Exactly the lines below from the line with "controlling someone would" through the line with "lation services. Additionally, we" must make up the answer, both ends included and pictures left out.

━━ MATERIAL PROVIDED

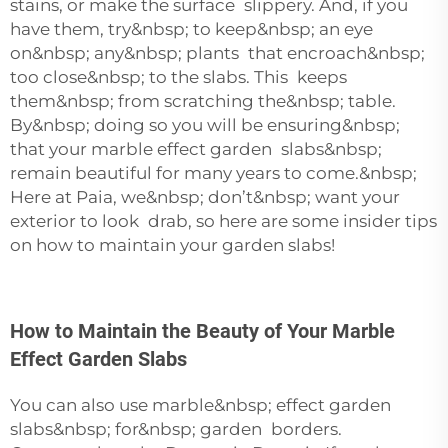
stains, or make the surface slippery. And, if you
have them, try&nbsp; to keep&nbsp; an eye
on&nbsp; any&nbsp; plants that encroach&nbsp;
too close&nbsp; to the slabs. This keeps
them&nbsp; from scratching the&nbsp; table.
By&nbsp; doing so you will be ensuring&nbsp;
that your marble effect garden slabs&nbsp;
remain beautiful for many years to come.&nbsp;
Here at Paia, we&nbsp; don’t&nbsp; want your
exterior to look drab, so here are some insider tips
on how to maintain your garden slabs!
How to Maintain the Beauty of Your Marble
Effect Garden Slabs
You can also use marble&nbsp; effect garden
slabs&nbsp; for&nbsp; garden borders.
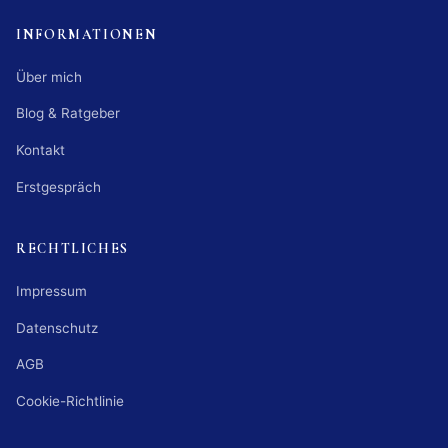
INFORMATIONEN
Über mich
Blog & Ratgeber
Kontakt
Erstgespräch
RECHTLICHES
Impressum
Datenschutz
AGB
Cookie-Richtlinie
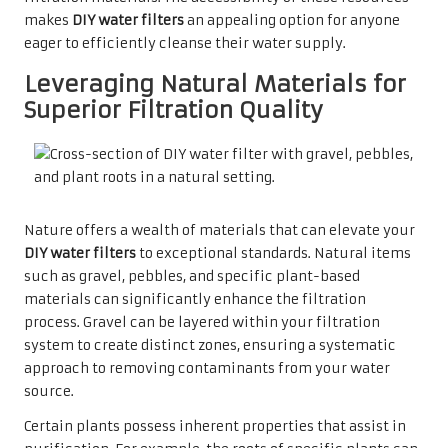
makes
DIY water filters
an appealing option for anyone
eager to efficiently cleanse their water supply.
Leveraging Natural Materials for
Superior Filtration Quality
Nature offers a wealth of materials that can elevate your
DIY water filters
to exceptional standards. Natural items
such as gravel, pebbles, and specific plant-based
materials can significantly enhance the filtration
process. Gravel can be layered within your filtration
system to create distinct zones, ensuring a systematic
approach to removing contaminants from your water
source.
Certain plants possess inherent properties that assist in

━━━━
━━ MATERIAL PROVIDED

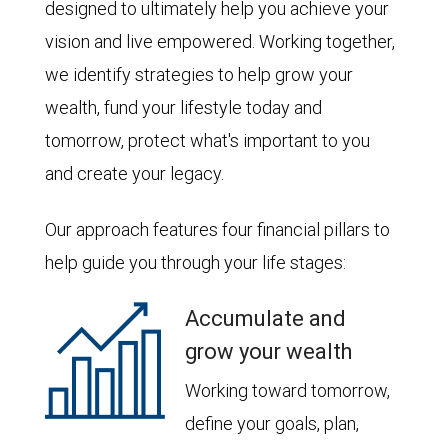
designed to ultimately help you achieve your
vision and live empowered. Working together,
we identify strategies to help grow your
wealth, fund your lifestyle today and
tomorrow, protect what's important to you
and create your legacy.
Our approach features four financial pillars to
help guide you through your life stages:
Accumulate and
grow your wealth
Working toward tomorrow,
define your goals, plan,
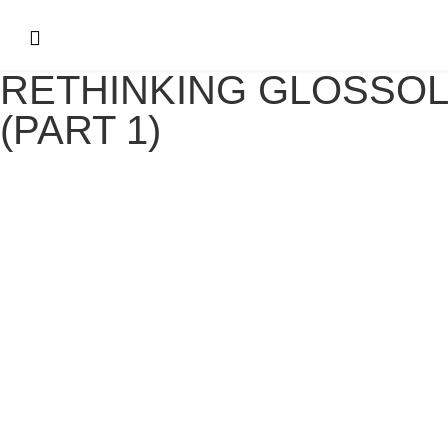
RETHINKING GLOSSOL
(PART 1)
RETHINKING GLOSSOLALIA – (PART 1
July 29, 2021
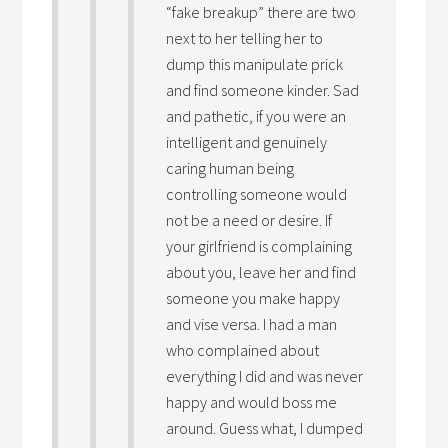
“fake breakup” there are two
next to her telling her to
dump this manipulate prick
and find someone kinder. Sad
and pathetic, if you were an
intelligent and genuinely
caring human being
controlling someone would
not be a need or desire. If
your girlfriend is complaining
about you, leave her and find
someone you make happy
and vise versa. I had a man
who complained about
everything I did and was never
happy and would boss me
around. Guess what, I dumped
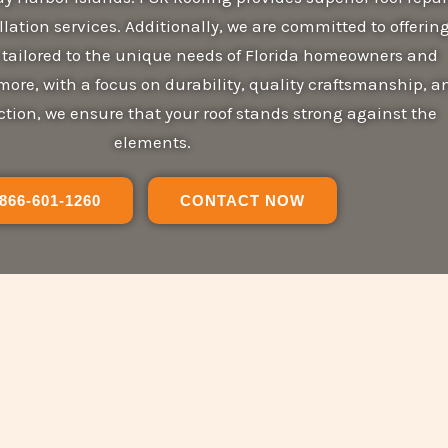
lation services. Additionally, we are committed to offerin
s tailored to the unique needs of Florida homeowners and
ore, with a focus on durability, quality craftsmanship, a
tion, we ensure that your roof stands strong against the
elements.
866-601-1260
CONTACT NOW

━━━━

## RESULT
controlling someone would
not be a need or desire. If
your girlfriend is complaining
about you, leave her and find
someone you make happy
and vise versa. I had a man
who complained about
everything I did and was never
happy and would boss me
around. Guess what, I dumped
lation services. Additionally, we are committed to offerin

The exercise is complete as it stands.